Вся эта почти бессознательная цепочка ассоциаций и подсказала, видимо, один из моих вопросов к Галлант: про ее отношение к двуязычности Беккета. Я где-то вычитал (или домыслил сам), что Беккет перешел на французский, потому что продолжать общаться с ирландским языком означало для него и готовность принять болезненно травматическое ощущение неполноценности и патологической гордыни — все то, что было связано в его сознании с ирландской историей. Короче, я приписал ирландцу Беккету свои собственные еврейские комплексы в русской литературе. Но Мейвис Галлант в переходе Беккета на другой язык ничего фатального не видела. Он, по ее сведениям, стал писать по-французски не ради «побега» из Ирландии, а чтобы примерить на себя строгий пиджак минимализма и узкие туфли иностранного языка, языка, где он не чувствовал себя достаточно свободно, чтобы прибегать к каламбурным ассоциациям и аллюзиям. (Двадцать лет спустя в разговоре по телефону она сравнила свободу обращения английских писателей со своим языком с хождением босиком, в то время как французский — с зашнурованной обувью.)

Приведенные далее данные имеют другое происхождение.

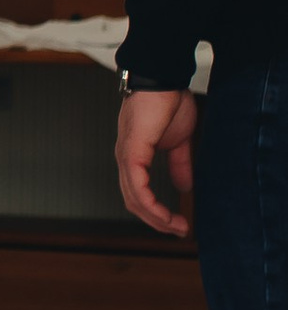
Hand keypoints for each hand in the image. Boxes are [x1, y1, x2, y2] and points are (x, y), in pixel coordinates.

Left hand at [116, 86, 196, 234]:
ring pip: (133, 198)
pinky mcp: (132, 151)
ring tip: (176, 227)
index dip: (156, 212)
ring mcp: (125, 156)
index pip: (138, 194)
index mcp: (134, 157)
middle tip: (179, 231)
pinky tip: (164, 214)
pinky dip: (149, 204)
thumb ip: (179, 164)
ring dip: (155, 218)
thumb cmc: (167, 102)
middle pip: (134, 202)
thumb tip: (185, 187)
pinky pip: (136, 185)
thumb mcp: (178, 141)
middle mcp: (125, 160)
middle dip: (156, 222)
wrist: (162, 79)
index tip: (178, 224)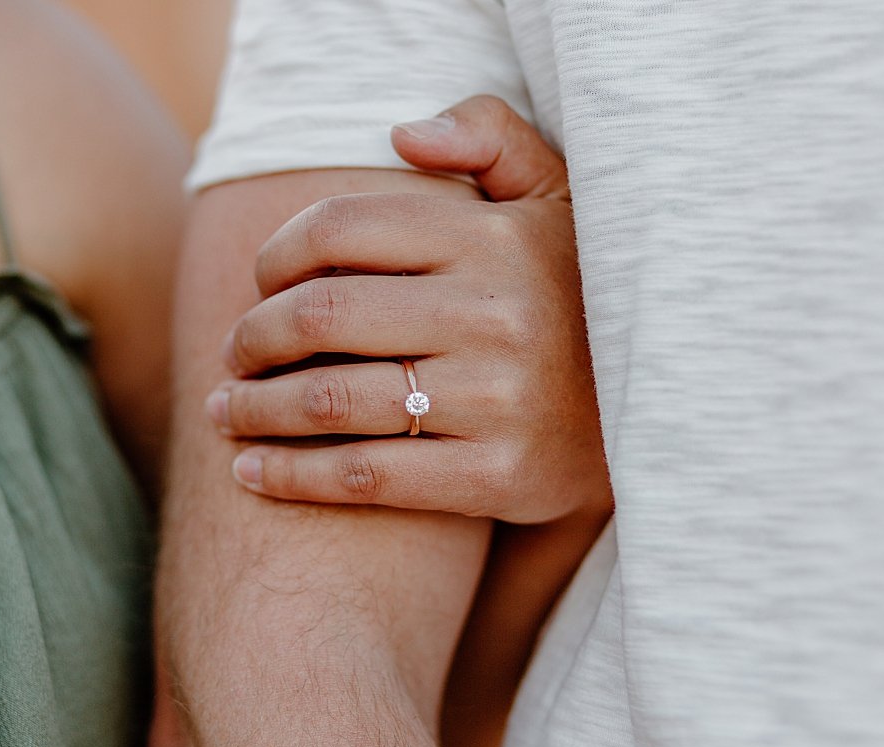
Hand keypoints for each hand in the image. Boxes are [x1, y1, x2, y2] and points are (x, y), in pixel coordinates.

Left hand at [205, 96, 609, 524]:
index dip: (275, 256)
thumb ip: (491, 138)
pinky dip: (293, 476)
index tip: (259, 283)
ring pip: (332, 401)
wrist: (658, 412)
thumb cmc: (581, 295)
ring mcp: (499, 400)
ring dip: (255, 408)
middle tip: (233, 355)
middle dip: (252, 337)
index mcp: (494, 237)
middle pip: (320, 314)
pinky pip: (367, 477)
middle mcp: (495, 313)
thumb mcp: (560, 197)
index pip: (341, 228)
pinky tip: (251, 472)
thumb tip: (402, 132)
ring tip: (225, 410)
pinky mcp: (501, 477)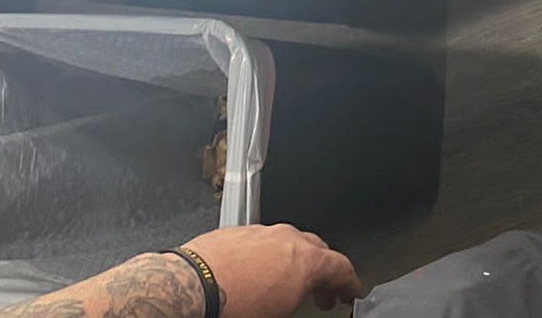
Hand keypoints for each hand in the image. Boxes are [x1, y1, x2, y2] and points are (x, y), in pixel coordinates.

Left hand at [183, 224, 364, 314]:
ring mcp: (262, 231)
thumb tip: (299, 300)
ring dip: (295, 262)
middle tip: (323, 292)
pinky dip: (268, 257)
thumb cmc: (234, 307)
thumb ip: (300, 301)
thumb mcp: (281, 312)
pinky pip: (263, 242)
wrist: (191, 287)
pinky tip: (258, 275)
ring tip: (287, 284)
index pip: (341, 267)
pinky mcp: (238, 232)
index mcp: (307, 260)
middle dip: (324, 272)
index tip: (350, 291)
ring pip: (290, 243)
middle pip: (318, 251)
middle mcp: (288, 239)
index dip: (350, 282)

Под конец нашей встречи двадцатилетней давности я стал записывать ее домашний адрес. Столик был заставлен, и мне пришлось положить записную книжку на колени; я свел колени вместе, расставив при этом ноги в стороны — для упора. Я почувствовал, как ее взгляд упал на мои туфли, на мой костюм — на всю мою позу.

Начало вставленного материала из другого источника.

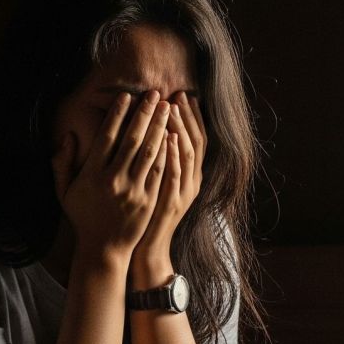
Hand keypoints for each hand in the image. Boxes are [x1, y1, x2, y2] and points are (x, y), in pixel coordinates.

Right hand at [51, 90, 169, 262]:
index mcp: (92, 174)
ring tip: (168, 108)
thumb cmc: (83, 217)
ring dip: (160, 128)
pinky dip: (167, 152)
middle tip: (156, 94)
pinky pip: (159, 172)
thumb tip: (69, 136)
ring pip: (149, 153)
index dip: (118, 114)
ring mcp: (133, 191)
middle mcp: (113, 180)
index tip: (127, 96)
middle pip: (132, 140)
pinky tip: (173, 136)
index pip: (107, 137)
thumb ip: (62, 163)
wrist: (104, 249)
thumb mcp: (64, 191)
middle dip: (145, 114)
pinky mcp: (149, 201)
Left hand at [132, 90, 204, 276]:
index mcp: (190, 177)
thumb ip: (160, 162)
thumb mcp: (158, 187)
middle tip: (179, 94)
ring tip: (173, 108)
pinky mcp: (171, 203)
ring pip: (188, 155)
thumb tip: (158, 134)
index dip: (192, 118)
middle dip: (188, 117)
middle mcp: (192, 182)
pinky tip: (170, 137)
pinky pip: (175, 175)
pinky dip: (174, 155)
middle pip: (196, 142)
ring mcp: (183, 193)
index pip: (197, 140)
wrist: (146, 249)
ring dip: (181, 129)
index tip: (184, 96)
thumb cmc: (146, 216)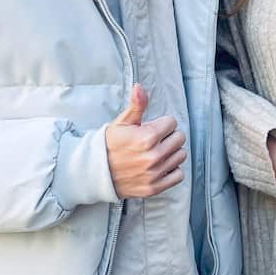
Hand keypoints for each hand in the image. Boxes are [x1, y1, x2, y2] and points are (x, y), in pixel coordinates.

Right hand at [104, 84, 186, 198]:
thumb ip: (136, 105)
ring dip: (172, 153)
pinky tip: (160, 166)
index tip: (151, 128)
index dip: (162, 123)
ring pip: (181, 156)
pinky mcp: (155, 187)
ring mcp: (154, 173)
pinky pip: (178, 175)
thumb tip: (139, 87)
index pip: (172, 122)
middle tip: (155, 140)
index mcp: (146, 137)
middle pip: (179, 138)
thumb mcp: (122, 122)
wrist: (95, 171)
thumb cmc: (109, 144)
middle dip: (169, 136)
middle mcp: (153, 156)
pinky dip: (172, 170)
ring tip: (157, 152)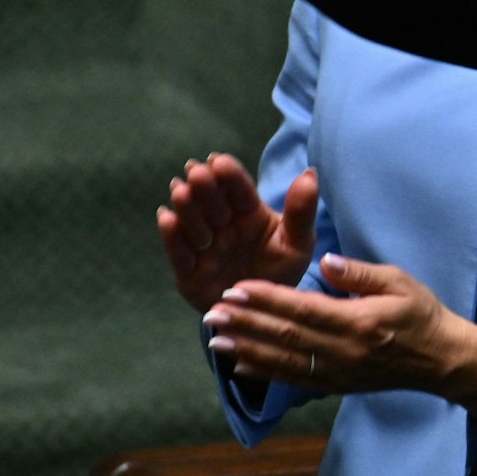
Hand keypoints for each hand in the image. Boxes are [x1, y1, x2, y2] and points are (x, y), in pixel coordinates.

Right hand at [157, 153, 318, 312]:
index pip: (239, 191)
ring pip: (193, 224)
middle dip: (205, 187)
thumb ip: (301, 212)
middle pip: (212, 203)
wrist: (265, 314)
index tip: (219, 161)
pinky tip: (165, 217)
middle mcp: (223, 226)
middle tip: (197, 172)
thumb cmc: (282, 269)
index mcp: (249, 213)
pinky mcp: (189, 273)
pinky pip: (179, 253)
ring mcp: (205, 248)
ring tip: (181, 190)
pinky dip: (171, 236)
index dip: (229, 176)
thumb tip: (311, 172)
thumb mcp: (298, 243)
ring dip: (187, 207)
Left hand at [202, 253, 476, 414]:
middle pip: (285, 337)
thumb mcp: (398, 281)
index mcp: (358, 322)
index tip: (236, 288)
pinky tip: (239, 366)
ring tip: (214, 340)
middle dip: (245, 324)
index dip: (266, 300)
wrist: (440, 359)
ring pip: (283, 362)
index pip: (302, 309)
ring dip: (246, 350)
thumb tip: (326, 262)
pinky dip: (264, 373)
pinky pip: (294, 380)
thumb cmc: (420, 313)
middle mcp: (343, 352)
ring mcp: (338, 373)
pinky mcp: (336, 386)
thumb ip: (359, 273)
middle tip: (212, 313)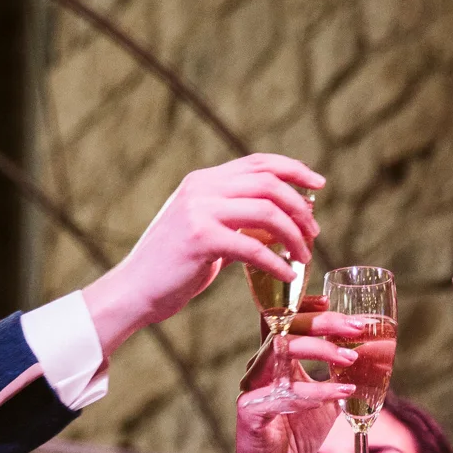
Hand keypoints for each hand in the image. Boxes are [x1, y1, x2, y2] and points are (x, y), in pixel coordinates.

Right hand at [83, 154, 324, 358]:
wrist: (134, 289)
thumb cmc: (173, 266)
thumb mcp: (205, 230)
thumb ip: (235, 219)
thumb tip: (278, 221)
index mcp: (203, 180)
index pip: (258, 163)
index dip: (293, 169)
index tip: (318, 184)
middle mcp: (201, 188)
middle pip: (269, 184)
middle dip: (300, 207)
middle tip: (314, 232)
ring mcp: (199, 211)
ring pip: (267, 212)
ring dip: (294, 235)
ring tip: (305, 256)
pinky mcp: (200, 239)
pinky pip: (253, 248)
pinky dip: (277, 263)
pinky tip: (288, 275)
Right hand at [229, 315, 358, 452]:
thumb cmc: (295, 433)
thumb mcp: (325, 399)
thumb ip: (339, 377)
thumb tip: (371, 357)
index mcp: (275, 359)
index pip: (283, 318)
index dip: (305, 304)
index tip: (331, 300)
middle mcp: (261, 366)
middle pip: (287, 326)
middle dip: (324, 322)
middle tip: (356, 327)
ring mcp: (253, 386)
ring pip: (282, 350)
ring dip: (321, 350)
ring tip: (351, 358)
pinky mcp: (252, 410)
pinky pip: (284, 394)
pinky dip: (317, 391)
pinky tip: (343, 394)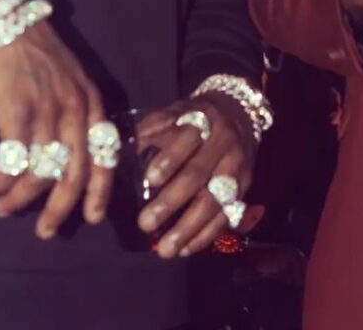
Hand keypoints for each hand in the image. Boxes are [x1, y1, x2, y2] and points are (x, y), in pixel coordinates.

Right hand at [0, 0, 112, 239]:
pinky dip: (0, 181)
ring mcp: (46, 108)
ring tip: (3, 207)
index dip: (101, 189)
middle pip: (74, 172)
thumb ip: (74, 112)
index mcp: (93, 100)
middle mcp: (75, 107)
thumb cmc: (36, 50)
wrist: (5, 19)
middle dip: (60, 208)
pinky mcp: (15, 109)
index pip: (105, 152)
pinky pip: (12, 160)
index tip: (93, 216)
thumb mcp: (70, 78)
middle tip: (46, 232)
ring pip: (40, 172)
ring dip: (19, 198)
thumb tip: (67, 158)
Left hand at [135, 92, 257, 258]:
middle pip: (199, 174)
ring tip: (165, 251)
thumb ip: (149, 130)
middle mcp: (223, 142)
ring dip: (190, 228)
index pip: (188, 139)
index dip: (170, 159)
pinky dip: (207, 235)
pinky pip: (228, 215)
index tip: (149, 179)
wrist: (239, 112)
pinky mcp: (245, 186)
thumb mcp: (174, 114)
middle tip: (145, 224)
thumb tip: (118, 154)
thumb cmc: (195, 118)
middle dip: (172, 201)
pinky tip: (187, 249)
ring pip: (215, 200)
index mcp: (203, 119)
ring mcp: (237, 166)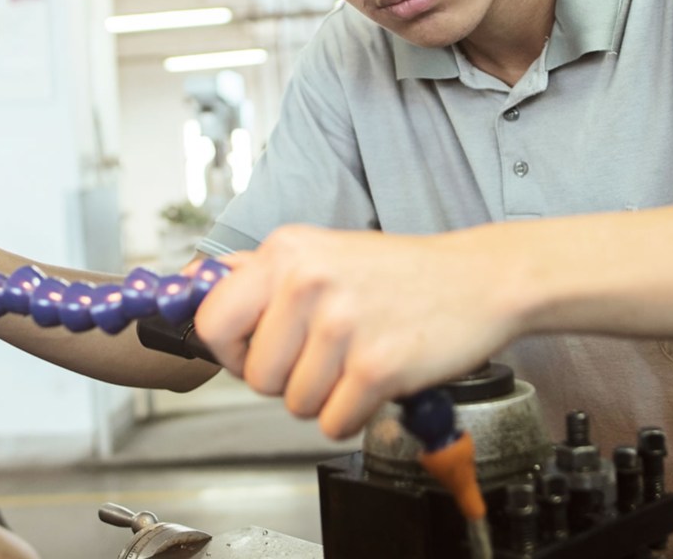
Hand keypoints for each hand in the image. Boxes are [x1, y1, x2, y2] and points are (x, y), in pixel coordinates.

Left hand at [192, 225, 527, 439]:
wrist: (479, 280)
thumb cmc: (401, 273)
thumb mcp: (322, 250)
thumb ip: (261, 273)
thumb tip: (193, 285)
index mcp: (286, 252)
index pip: (212, 321)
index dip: (231, 350)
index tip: (255, 351)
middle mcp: (308, 282)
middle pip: (255, 376)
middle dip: (287, 379)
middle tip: (326, 354)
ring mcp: (342, 326)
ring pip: (294, 405)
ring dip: (324, 397)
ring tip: (356, 360)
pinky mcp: (376, 368)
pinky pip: (332, 422)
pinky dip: (353, 414)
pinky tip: (375, 379)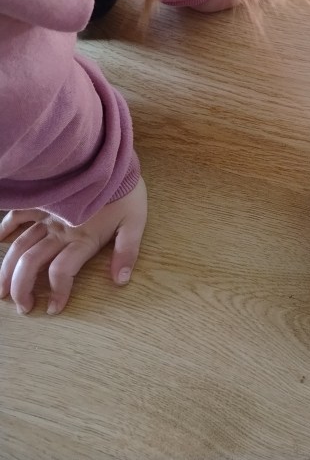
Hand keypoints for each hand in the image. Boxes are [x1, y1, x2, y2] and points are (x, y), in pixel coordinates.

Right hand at [0, 177, 146, 314]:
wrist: (112, 160)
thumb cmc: (125, 191)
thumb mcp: (135, 221)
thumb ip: (127, 251)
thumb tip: (121, 281)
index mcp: (82, 238)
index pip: (62, 271)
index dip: (56, 292)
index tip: (53, 309)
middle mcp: (60, 230)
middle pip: (32, 264)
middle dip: (22, 289)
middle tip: (23, 308)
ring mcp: (48, 215)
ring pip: (20, 246)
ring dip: (8, 270)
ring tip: (2, 291)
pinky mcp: (43, 201)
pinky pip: (19, 214)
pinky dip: (6, 226)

«Так сдвигают колени только английские мальчики из частных школ». На лице у нее бродила улыбка. «Это хорошо, что Вы поселились в Лондоне, а не в Нью-Йорке». Я глядел на нее вопросительно. «В Нью-Йорке Вы бы стали тем, кем становятся все эмигранты из России: жизнерадостным еврейским парнем в джинсах и рубахе с открытым воротником, с волосатой грудью». Откуда она знала, что у меня волосатая грудь? Крупные черты ее лица гипнотизируют, а глаза с такими большими зрачками, что кажется: она видит тебя всего — и изнутри тоже. Но тебе не страшно. Более того, ты начинаешь самого себя видеть ее глазами. А какими глазами после стольких лет эмиграции видят нас наши соотечественники?

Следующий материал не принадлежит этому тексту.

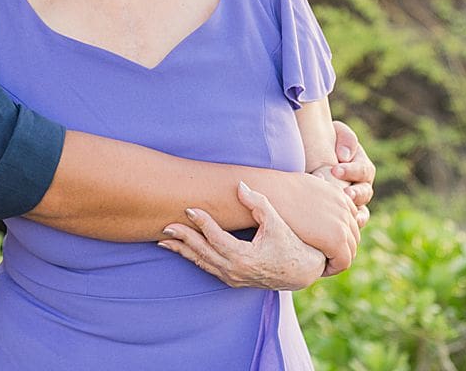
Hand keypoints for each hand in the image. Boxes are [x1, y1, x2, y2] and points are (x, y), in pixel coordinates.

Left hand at [158, 181, 324, 290]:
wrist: (301, 272)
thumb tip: (239, 185)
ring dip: (182, 250)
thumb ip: (258, 203)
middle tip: (166, 226)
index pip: (216, 238)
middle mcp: (235, 271)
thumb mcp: (277, 222)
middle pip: (202, 252)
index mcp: (245, 257)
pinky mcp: (232, 280)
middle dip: (183, 238)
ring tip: (163, 239)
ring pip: (201, 263)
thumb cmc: (290, 243)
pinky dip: (193, 257)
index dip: (202, 222)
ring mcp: (232, 278)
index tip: (189, 208)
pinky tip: (182, 249)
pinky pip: (207, 268)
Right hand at [267, 171, 358, 275]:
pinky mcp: (336, 239)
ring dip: (337, 259)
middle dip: (340, 247)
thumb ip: (316, 191)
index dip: (338, 233)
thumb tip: (317, 191)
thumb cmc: (276, 190)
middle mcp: (345, 209)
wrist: (269, 192)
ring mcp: (343, 224)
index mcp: (338, 194)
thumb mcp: (304, 186)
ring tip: (318, 264)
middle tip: (321, 256)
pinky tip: (317, 269)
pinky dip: (333, 268)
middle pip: (353, 236)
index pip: (350, 220)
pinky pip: (344, 261)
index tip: (320, 241)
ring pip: (351, 250)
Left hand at [330, 120, 374, 228]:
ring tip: (344, 215)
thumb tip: (344, 156)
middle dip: (355, 194)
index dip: (352, 171)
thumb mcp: (336, 133)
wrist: (308, 155)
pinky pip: (349, 223)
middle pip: (365, 193)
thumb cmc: (324, 141)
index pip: (364, 170)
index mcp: (361, 167)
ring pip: (361, 212)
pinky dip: (346, 226)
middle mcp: (361, 186)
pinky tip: (338, 227)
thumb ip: (345, 138)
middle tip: (344, 193)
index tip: (335, 169)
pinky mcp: (342, 214)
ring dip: (354, 214)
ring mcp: (352, 202)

З.З. Признали ли вас в Канаде как крупного писателя после вашего успеха в «Нью-Йоркере»?
М.Г. Первые тридцать лет меня печатали по-английски только в Нью-Йорке и Лондоне. Канада проходила через бурный период национализма, когда всех, кто жил за границей, считали чуть ли не предателями. Включая даже таких людей, как Маргарет Лоренс[23], — она поехала в Африку к мужу, который там работал. Даже Мордехая Рихлера[24], находившегося на пике читательской популярности, исключили из университетских программ по английской литературе. И со мной было то же самое. Все это происходило очень давно, и люди той эпохи и идеологии либо умерли, либо выжили из ума, либо сидят на пенсии. Но все равно вспоминать противно. Вот так и получилось, что в Канаде меня тридцать лет не издавали.